About Me

Woman, reader, writer, wife, mother of two sons, sister, daughter, aunt, friend, state university professor, historian, Midwesterner by birth but marooned in the South, Chicago Cubs fan, Anglophile, devotee of Bruce Springsteen and the 10th Doctor Who, lover of chocolate and marzipan, registered Democrat, practicing Christian (must practice--can't quite get the hang of it)--and menopausal.
Names have been changed to protect the teenagers. As if.

Thursday, November 8, 2012

Cursing Doris

Oh lord, Doris Kearns Goodwin on The Colbert Report. I hate seeing historians on Colbert and Jon Stewart. Overcome with longing, I watch in sorrow and think, "why not me me me?!" Obviously I don't think this when the guest is a rock star or a movie actor or the president. But an historian?? Damn damn damn. I coulda been a contender! Instead, I had children. Sigh.
 
Not that I'd trade the kids for fame and fortune or a chance to chat with Jon Stewart. Except sometimes.
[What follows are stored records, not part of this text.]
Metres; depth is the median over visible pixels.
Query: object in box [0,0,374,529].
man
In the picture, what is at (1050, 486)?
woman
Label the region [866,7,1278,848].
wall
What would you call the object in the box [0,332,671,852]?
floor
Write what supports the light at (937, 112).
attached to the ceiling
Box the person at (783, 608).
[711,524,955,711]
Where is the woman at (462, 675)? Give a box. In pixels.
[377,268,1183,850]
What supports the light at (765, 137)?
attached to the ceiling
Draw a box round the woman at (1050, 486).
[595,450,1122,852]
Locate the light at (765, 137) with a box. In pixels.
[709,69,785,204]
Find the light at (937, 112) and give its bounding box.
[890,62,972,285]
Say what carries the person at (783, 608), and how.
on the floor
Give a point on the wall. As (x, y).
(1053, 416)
Such as last Sunday morning, for example, when Keith and I were driving up and down and around every single friggin' parking lot on the LSU campus. It's a big campus: 35,000 students, God knows how many administrators, a few faculty, and lots of cars. Lots and lots and lots of cars. Amidst which we were hunting ours. Just one nondescript black Honda Civic, lost by our horrifyingly non-penitent teenaged son during a drunken tailgating session the day before.

Sorry, what? You say you don't know "tailgating"? Ahh, guess you're not from the American South, eh? "Tailgating" = 24-hour party that precedes all Southern university football games. Picture massive encampments of those temporary pavilions, Weber grills and smokers, gargantuan generators fueling large-screen tvs and stereo speakers mounted on pickup truck beds, coolers the size of industrial refrigerators, people of all ages painted in purple and gold, vats of gumbo and jambalaya, platters of fried chicken, barbecued ribs and boiled crawfish, and miles and miles of red Solo cups filled with cheap beer. And now picture my extremely sociable, not-very-consequences-minded teenaged son in the midst of all that.
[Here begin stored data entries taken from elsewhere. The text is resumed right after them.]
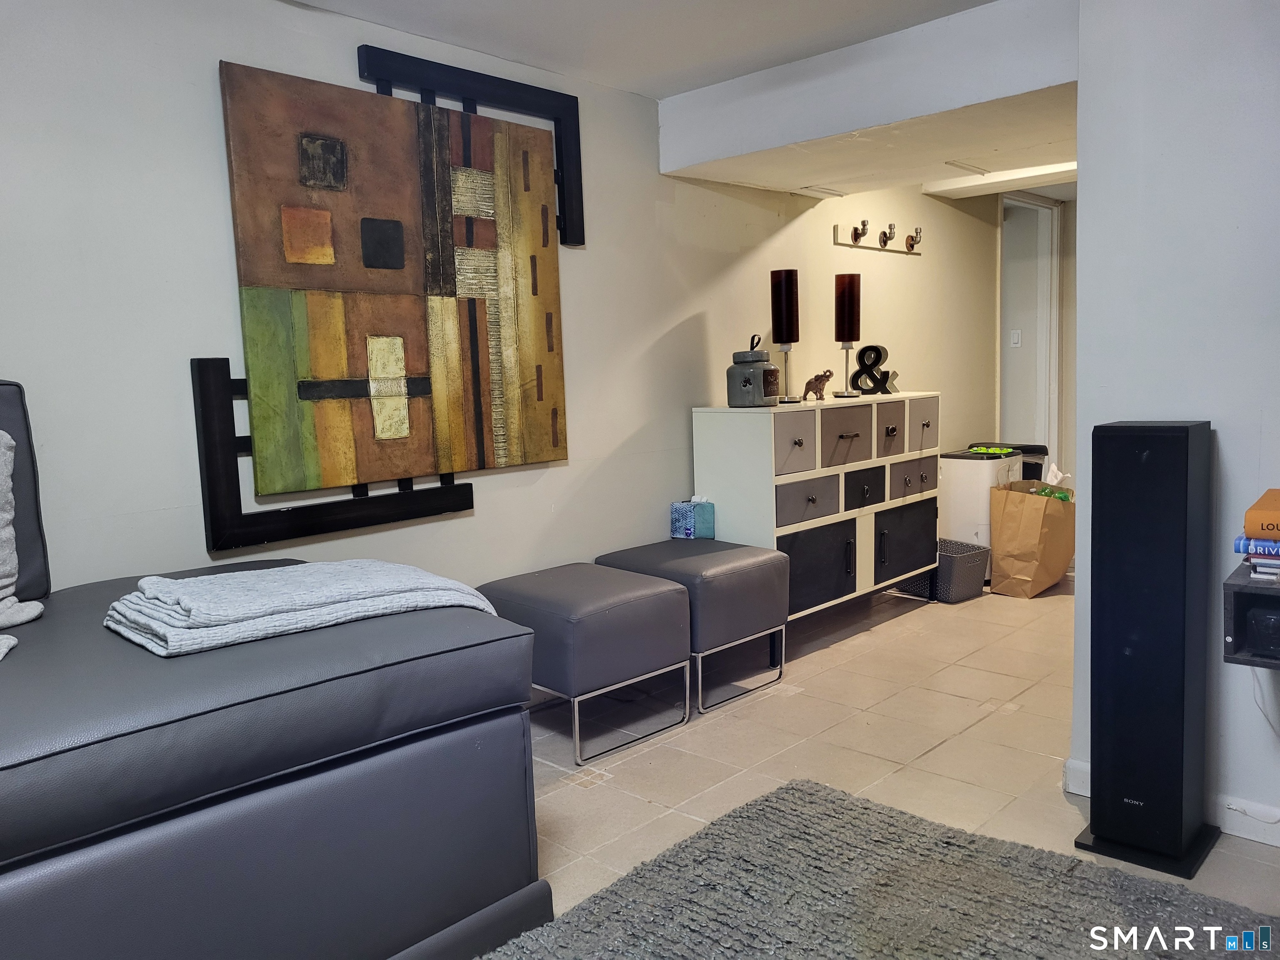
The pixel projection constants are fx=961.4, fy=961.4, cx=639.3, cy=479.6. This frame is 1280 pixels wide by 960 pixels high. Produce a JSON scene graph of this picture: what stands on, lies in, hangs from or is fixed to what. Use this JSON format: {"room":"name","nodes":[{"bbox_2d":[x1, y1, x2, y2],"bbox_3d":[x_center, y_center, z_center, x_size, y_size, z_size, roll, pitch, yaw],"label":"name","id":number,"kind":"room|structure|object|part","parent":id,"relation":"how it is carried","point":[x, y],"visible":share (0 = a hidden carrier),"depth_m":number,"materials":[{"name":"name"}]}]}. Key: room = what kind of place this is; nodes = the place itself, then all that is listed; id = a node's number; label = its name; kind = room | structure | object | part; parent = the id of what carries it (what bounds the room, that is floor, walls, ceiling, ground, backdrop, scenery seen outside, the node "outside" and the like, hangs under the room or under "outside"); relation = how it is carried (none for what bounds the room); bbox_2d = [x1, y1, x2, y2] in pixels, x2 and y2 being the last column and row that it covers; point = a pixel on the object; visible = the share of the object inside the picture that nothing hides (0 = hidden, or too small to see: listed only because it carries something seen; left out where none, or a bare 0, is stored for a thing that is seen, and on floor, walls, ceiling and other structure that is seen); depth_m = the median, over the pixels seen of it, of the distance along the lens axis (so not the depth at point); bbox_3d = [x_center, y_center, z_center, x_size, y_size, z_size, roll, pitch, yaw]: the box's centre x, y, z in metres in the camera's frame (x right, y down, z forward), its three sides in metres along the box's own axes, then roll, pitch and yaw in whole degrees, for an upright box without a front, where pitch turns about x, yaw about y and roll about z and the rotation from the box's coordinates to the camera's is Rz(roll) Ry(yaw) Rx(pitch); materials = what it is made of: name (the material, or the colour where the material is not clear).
{"room":"basement","nodes":[
{"label":"basement","id":0,"kind":"room"},
{"bbox_2d":[0,0,1005,617],"bbox_3d":[-0.231,-0.360,3.488,0.145,2.268,8.221,4,8,43],"label":"left wall","id":1,"kind":"structure","parent":0,"point":[213,332],"depth_m":2.75,"materials":[{"name":"white paint"}]},
{"bbox_2d":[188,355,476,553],"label":"wall art","id":2,"kind":"object","parent":1,"relation":"attached to","point":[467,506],"visible":0.76,"depth_m":2.51,"materials":[{"name":"black wood"}]},
{"bbox_2d":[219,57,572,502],"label":"painting","id":3,"kind":"object","parent":1,"relation":"attached to","point":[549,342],"visible":0.99,"depth_m":2.77},
{"bbox_2d":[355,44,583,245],"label":"wall art","id":4,"kind":"object","parent":1,"relation":"attached to","point":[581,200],"visible":0.73,"depth_m":3.05,"materials":[{"name":"black wood"}]},
{"bbox_2d":[832,219,923,255],"bbox_3d":[1.221,-1.197,4.736,0.120,0.109,0.729,4,8,43],"label":"coat rack","id":5,"kind":"object","parent":1,"relation":"attached to","point":[913,246],"visible":0.98,"depth_m":4.71,"materials":[{"name":"metal"}]},
{"bbox_2d":[998,186,1061,465],"bbox_3d":[2.473,-0.733,6.400,0.491,2.263,0.786,4,8,43],"label":"door","id":6,"kind":"structure","parent":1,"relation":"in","point":[1056,224],"depth_m":6.35,"materials":[{"name":"white paint"}]},
{"bbox_2d":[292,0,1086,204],"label":"ceiling","id":7,"kind":"structure","parent":0,"point":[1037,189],"depth_m":3.06,"materials":[{"name":"white paint"}]},
{"bbox_2d":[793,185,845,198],"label":"ceiling vent","id":8,"kind":"object","parent":7,"relation":"in","point":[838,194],"visible":0.98,"depth_m":4.40,"materials":[{"name":"white"}]},
{"bbox_2d":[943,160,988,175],"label":"ceiling vent","id":9,"kind":"object","parent":7,"relation":"in","point":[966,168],"visible":0.98,"depth_m":4.28,"materials":[{"name":"white metal"}]},
{"bbox_2d":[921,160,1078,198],"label":"ceiling beam","id":10,"kind":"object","parent":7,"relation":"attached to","point":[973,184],"visible":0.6,"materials":[{"name":"white paint"}]},
{"bbox_2d":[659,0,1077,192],"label":"ceiling beam","id":11,"kind":"structure","parent":0,"point":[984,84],"depth_m":3.09,"materials":[{"name":"white paint"}]},
{"bbox_2d":[515,572,1279,940],"bbox_3d":[0.913,0.870,2.396,4.436,0.099,8.736,4,8,43],"label":"floor","id":12,"kind":"structure","parent":0,"point":[804,676],"depth_m":2.82,"materials":[{"name":"beige tile"}]},
{"bbox_2d":[0,377,553,959],"bbox_3d":[-1.377,0.413,1.382,1.366,1.101,2.258,4,8,43],"label":"sofa","id":13,"kind":"object","parent":12,"relation":"on","point":[430,907],"visible":0.94,"depth_m":1.51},
{"bbox_2d":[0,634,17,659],"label":"cloth","id":14,"kind":"object","parent":13,"relation":"on","point":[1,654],"visible":0.98,"depth_m":1.55,"materials":[{"name":"grey fabric"}]},
{"bbox_2d":[0,428,44,636],"bbox_3d":[-1.391,0.102,1.719,0.287,0.403,0.551,4,8,43],"label":"throw pillow","id":15,"kind":"object","parent":13,"relation":"on","point":[3,514],"visible":0.99,"depth_m":1.84,"materials":[{"name":"grey fabric"}]},
{"bbox_2d":[104,559,502,656],"bbox_3d":[-0.637,0.217,1.840,0.466,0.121,0.678,4,8,43],"label":"folded blanket","id":16,"kind":"object","parent":13,"relation":"on","point":[208,587],"visible":0.81,"depth_m":1.67,"materials":[{"name":"fabric"}]},
{"bbox_2d":[475,561,692,766],"bbox_3d":[-0.182,0.546,3.019,0.535,0.474,0.497,4,8,43],"label":"ottoman","id":17,"kind":"object","parent":12,"relation":"on","point":[671,598],"visible":0.9,"depth_m":2.82,"materials":[{"name":"grey leather"}]},
{"bbox_2d":[598,536,787,715],"bbox_3d":[0.189,0.487,3.419,0.527,0.483,0.498,4,8,43],"label":"ottoman","id":18,"kind":"object","parent":12,"relation":"on","point":[753,555],"visible":0.76,"depth_m":3.22,"materials":[{"name":"grey leather"}]},
{"bbox_2d":[669,498,715,539],"bbox_3d":[0.203,0.145,3.693,0.128,0.153,0.135,4,8,43],"label":"tissue box","id":19,"kind":"object","parent":18,"relation":"on","point":[674,512],"visible":0.97,"depth_m":3.65,"materials":[{"name":"teal cardboard"}]},
{"bbox_2d":[690,392,940,622],"bbox_3d":[0.805,0.146,4.136,0.442,0.940,1.301,4,8,43],"label":"sideboard","id":20,"kind":"object","parent":12,"relation":"on","point":[793,531],"visible":0.8,"depth_m":3.83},
{"bbox_2d":[725,333,777,407],"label":"jar","id":21,"kind":"object","parent":20,"relation":"on","point":[748,377],"visible":1,"depth_m":3.64,"materials":[{"name":"grey ceramic"}]},
{"bbox_2d":[769,267,801,404],"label":"table lamp","id":22,"kind":"object","parent":20,"relation":"on","point":[785,278],"visible":0.99,"depth_m":3.84,"materials":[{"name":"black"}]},
{"bbox_3d":[0.577,-0.126,3.647,0.049,0.239,0.296,4,8,43],"label":"drawer","id":23,"kind":"part","parent":20,"relation":"part of","materials":[{"name":"grey wood"}]},
{"bbox_3d":[0.651,0.093,3.749,0.048,0.158,0.356,4,8,43],"label":"drawer","id":24,"kind":"part","parent":20,"relation":"part of","materials":[{"name":"grey wood"}]},
{"bbox_2d":[800,369,833,400],"bbox_3d":[0.734,-0.388,3.956,0.096,0.127,0.119,-6,7,-33],"label":"elephant figurine","id":25,"kind":"object","parent":20,"relation":"on","point":[809,383],"visible":0.99,"depth_m":3.93,"materials":[{"name":"brown"}]},
{"bbox_3d":[0.686,0.373,3.795,0.074,0.327,0.453,4,8,43],"label":"cabinet door","id":26,"kind":"part","parent":20,"relation":"part of","materials":[{"name":"black wood"}]},
{"bbox_3d":[0.830,-0.159,3.900,0.051,0.240,0.344,4,8,43],"label":"drawer","id":27,"kind":"part","parent":20,"relation":"part of","materials":[{"name":"grey wood"}]},
{"bbox_2d":[832,272,861,397],"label":"table lamp","id":28,"kind":"object","parent":20,"relation":"on","point":[854,278],"visible":1,"depth_m":4.19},
{"bbox_3d":[0.933,0.050,4.038,0.051,0.167,0.265,4,8,43],"label":"drawer","id":29,"kind":"part","parent":20,"relation":"part of","materials":[{"name":"black wood"}]},
{"bbox_2d":[850,344,898,396],"bbox_3d":[1.057,-0.495,4.338,0.225,0.238,0.091,2,7,29],"label":"decorative letter","id":30,"kind":"object","parent":20,"relation":"on","point":[873,351],"visible":0.97,"depth_m":4.32,"materials":[{"name":"black"}]},
{"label":"drawer","id":31,"kind":"part","parent":20,"relation":"part of","materials":[{"name":"grey wood"}]},
{"bbox_3d":[1.160,0.292,4.227,0.057,0.329,0.435,4,8,43],"label":"cabinet door","id":32,"kind":"part","parent":20,"relation":"part of","materials":[{"name":"black wood"}]},
{"bbox_3d":[1.213,0.004,4.275,0.051,0.155,0.327,4,8,43],"label":"drawer","id":33,"kind":"part","parent":20,"relation":"part of","materials":[{"name":"wood"}]},
{"bbox_3d":[1.232,-0.229,4.293,0.044,0.234,0.293,4,8,43],"label":"drawer","id":34,"kind":"part","parent":20,"relation":"part of","materials":[{"name":"grey wood"}]},
{"bbox_2d":[483,777,1279,959],"bbox_3d":[0.197,0.970,1.029,1.849,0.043,2.539,4,8,43],"label":"rug","id":35,"kind":"object","parent":12,"relation":"on","point":[801,794],"visible":0.99,"depth_m":1.94,"materials":[{"name":"grey carpet"}]},
{"bbox_2d":[897,537,990,603],"bbox_3d":[1.428,0.435,4.608,0.317,0.236,0.362,-6,7,-34],"label":"storage basket","id":36,"kind":"object","parent":12,"relation":"on","point":[984,549],"visible":0.62,"depth_m":4.47,"materials":[{"name":"grey plastic"}]},
{"bbox_2d":[937,447,1023,574],"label":"trash bin","id":37,"kind":"object","parent":12,"relation":"on","point":[960,461],"visible":0.5,"depth_m":4.84,"materials":[{"name":"white plastic"}]},
{"bbox_2d":[966,444,1017,456],"bbox_3d":[1.835,-0.157,5.033,0.235,0.040,0.186,4,8,43],"label":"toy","id":38,"kind":"object","parent":37,"relation":"on","point":[997,450],"visible":0.97,"depth_m":4.99,"materials":[{"name":"green"}]},
{"bbox_2d":[975,441,1047,479],"bbox_3d":[2.042,0.120,5.396,0.378,0.625,0.374,4,8,43],"label":"black bin","id":39,"kind":"object","parent":12,"relation":"on","point":[1029,450],"visible":0.13,"depth_m":5.25,"materials":[{"name":"black plastic"}]},
{"bbox_2d":[988,474,1074,598],"bbox_3d":[1.886,0.254,4.609,0.288,0.569,0.379,4,8,43],"label":"paper bag","id":40,"kind":"object","parent":12,"relation":"on","point":[997,549],"visible":0.96,"depth_m":4.50,"materials":[{"name":"brown paper"}]},
{"bbox_2d":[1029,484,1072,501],"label":"plastic bottles","id":41,"kind":"object","parent":40,"relation":"in","point":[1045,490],"visible":0.18,"depth_m":4.61,"materials":[{"name":"green plastic"}]},
{"bbox_2d":[1072,418,1223,876],"bbox_3d":[1.140,0.350,2.150,0.231,0.969,0.243,4,8,43],"label":"tower speaker","id":42,"kind":"object","parent":12,"relation":"on","point":[1098,829],"visible":0.99,"depth_m":2.07,"materials":[{"name":"black"}]},
{"bbox_2d":[1009,329,1021,347],"bbox_3d":[2.595,-0.971,6.626,0.063,0.115,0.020,4,8,43],"label":"light switch","id":43,"kind":"object","parent":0,"point":[1016,334],"visible":0.98,"depth_m":6.62,"materials":[{"name":"white plastic"}]},
{"bbox_2d":[1068,0,1279,848],"bbox_3d":[2.168,-0.208,1.406,2.896,2.204,0.148,4,8,43],"label":"right wall","id":44,"kind":"structure","parent":0,"point":[1270,754],"depth_m":2.19,"materials":[{"name":"white paint"}]},
{"bbox_2d":[1066,756,1279,846],"bbox_3d":[1.839,0.828,1.712,1.973,0.081,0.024,4,8,43],"label":"baseboard","id":45,"kind":"structure","parent":44,"relation":"attached to","point":[1079,765],"depth_m":2.23,"materials":[{"name":"white paint"}]},
{"bbox_2d":[1222,559,1279,666],"bbox_3d":[1.653,0.287,1.666,1.050,0.157,0.371,4,8,43],"label":"wall shelf","id":46,"kind":"object","parent":44,"relation":"attached to","point":[1238,579],"visible":0.82,"depth_m":1.87,"materials":[{"name":"black wood"}]},
{"bbox_2d":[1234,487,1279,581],"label":"book stack","id":47,"kind":"object","parent":46,"relation":"on","point":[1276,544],"visible":0.98,"depth_m":1.87,"materials":[{"name":"paper"}]},
{"bbox_2d":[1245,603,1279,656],"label":"small speaker","id":48,"kind":"object","parent":46,"relation":"in","point":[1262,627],"visible":0.99,"depth_m":1.89,"materials":[{"name":"black"}]},
{"bbox_2d":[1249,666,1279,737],"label":"power cord","id":49,"kind":"object","parent":46,"relation":"hanging from","point":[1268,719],"visible":0.71,"depth_m":2.17,"materials":[{"name":"white plastic"}]},
{"bbox_2d":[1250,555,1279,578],"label":"book","id":50,"kind":"object","parent":46,"relation":"on","point":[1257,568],"visible":0.81,"depth_m":1.91,"materials":[{"name":"paper"}]},
{"bbox_2d":[1234,535,1279,558],"bbox_3d":[1.343,0.127,1.931,0.232,0.030,0.198,4,8,43],"label":"blue book","id":51,"kind":"object","parent":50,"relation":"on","point":[1238,544],"visible":0.8,"depth_m":1.91,"materials":[{"name":"blue paper"}]},
{"bbox_2d":[1242,488,1279,540],"bbox_3d":[1.371,0.076,1.898,0.298,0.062,0.253,4,8,43],"label":"orange book","id":52,"kind":"object","parent":51,"relation":"on","point":[1262,506],"visible":1,"depth_m":1.87,"materials":[{"name":"orange paper"}]}
]}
We trusted him. Dumb, eh? Sure seemed so as we forsook our usual leisurely peruse of the Sunday papers and instead toured acres and acres of concrete expanses strewn with grimy plastic red cups and broken beer bottles and chicken bones and crawfish shells.

Eventually we found the car. Son has lost the right to drive. Son thinks we are unfair. Mom is staring at the television and cursing Doris Kearns Goodwin. Sorry, Doris.